The data is provided by Shiva Chandel. https://www.kaggle.com/datasets/shivachandel/kc-house-data Online property companies offer valuations of houses using machine learning techniques. The aim of this report is to predict the house sales in King County, Washington State, USA. The dataset consisted of historic data of houses sold between May 2014 to May 2015.
In relationship to price, square feet living space is highly postively correlated with price.
Because of a couple of outliers with in the correlation, ML models can experience difficulties in predictions.
Since correlation does not mean causation, a test of importance in relation to price is needed to ensure better accuracy in prediction target variables (price in this analysis). This data suggestions that in King County, Washington, USA, the most important things to consider when investing in a property are grade, square feet of living space, and latitude(location). A property with a low listing price with high numbers in these areas could pose as a valuable investment.
In regards a higher preforming model, MSE & R^2 is used. Depending on what is important to an investor, either can serve as benchmarks. Overall the random forest model can designated as the best preformer and the model to predict real estate prices.

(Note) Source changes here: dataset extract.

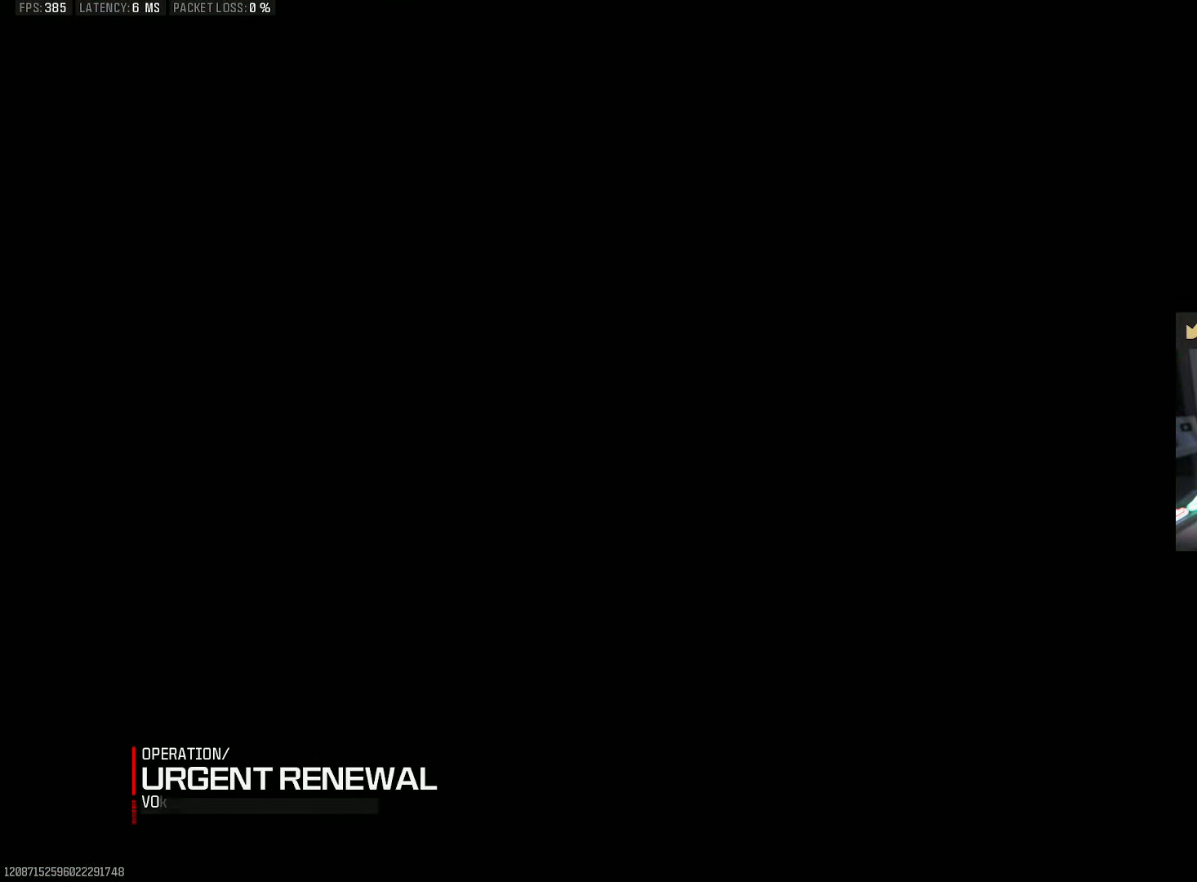
{"buttons": [], "left_stick": "center", "right_stick": "center", "events": []}
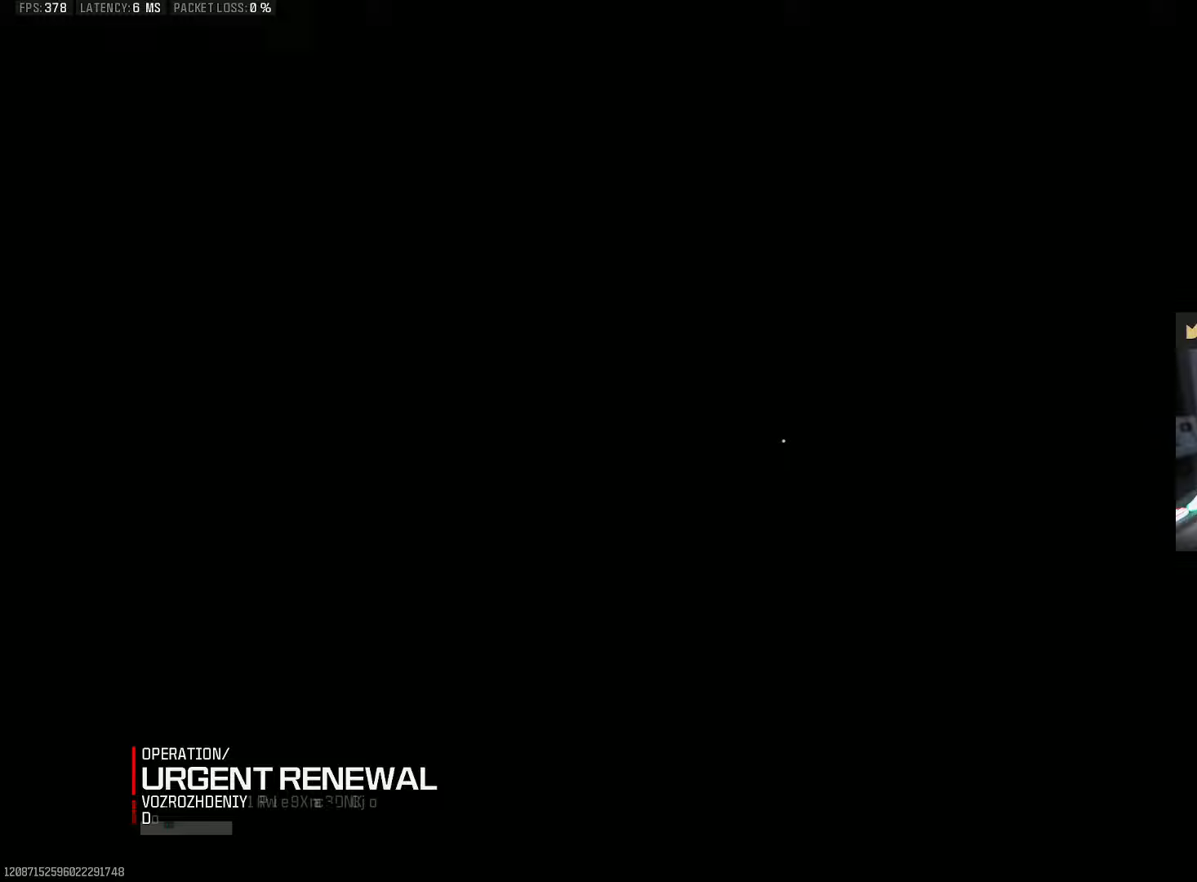
{"buttons": [], "left_stick": "center", "right_stick": "center", "events": []}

- R^2: Is used to evaluate how good of fit of a regression model to the data. It measures the proportion of variance in price that is explained by the features in the model. R-squared does not measure predictive accuracy or causality. There for it is used in par with other models to reach a decision.
- MSE: Evaluates the accuracy of ML models. It measures the average squared difference between the actual values and the predicted values. Lower MSE indicates a better model performance, it signifies that the predictions are closer to the actual values. The linear regression is the most accurate in this analysis.
Among the linear regression, random forest and SVR models tested, Random Forest can indicate what are the key driving factors for price. The Linear Regression drafted should be used to suggest the most precise predictions of prices for future investments. SVR underpreformed in all 2 metrics, making it obsolete for helping investors make a real estate decision.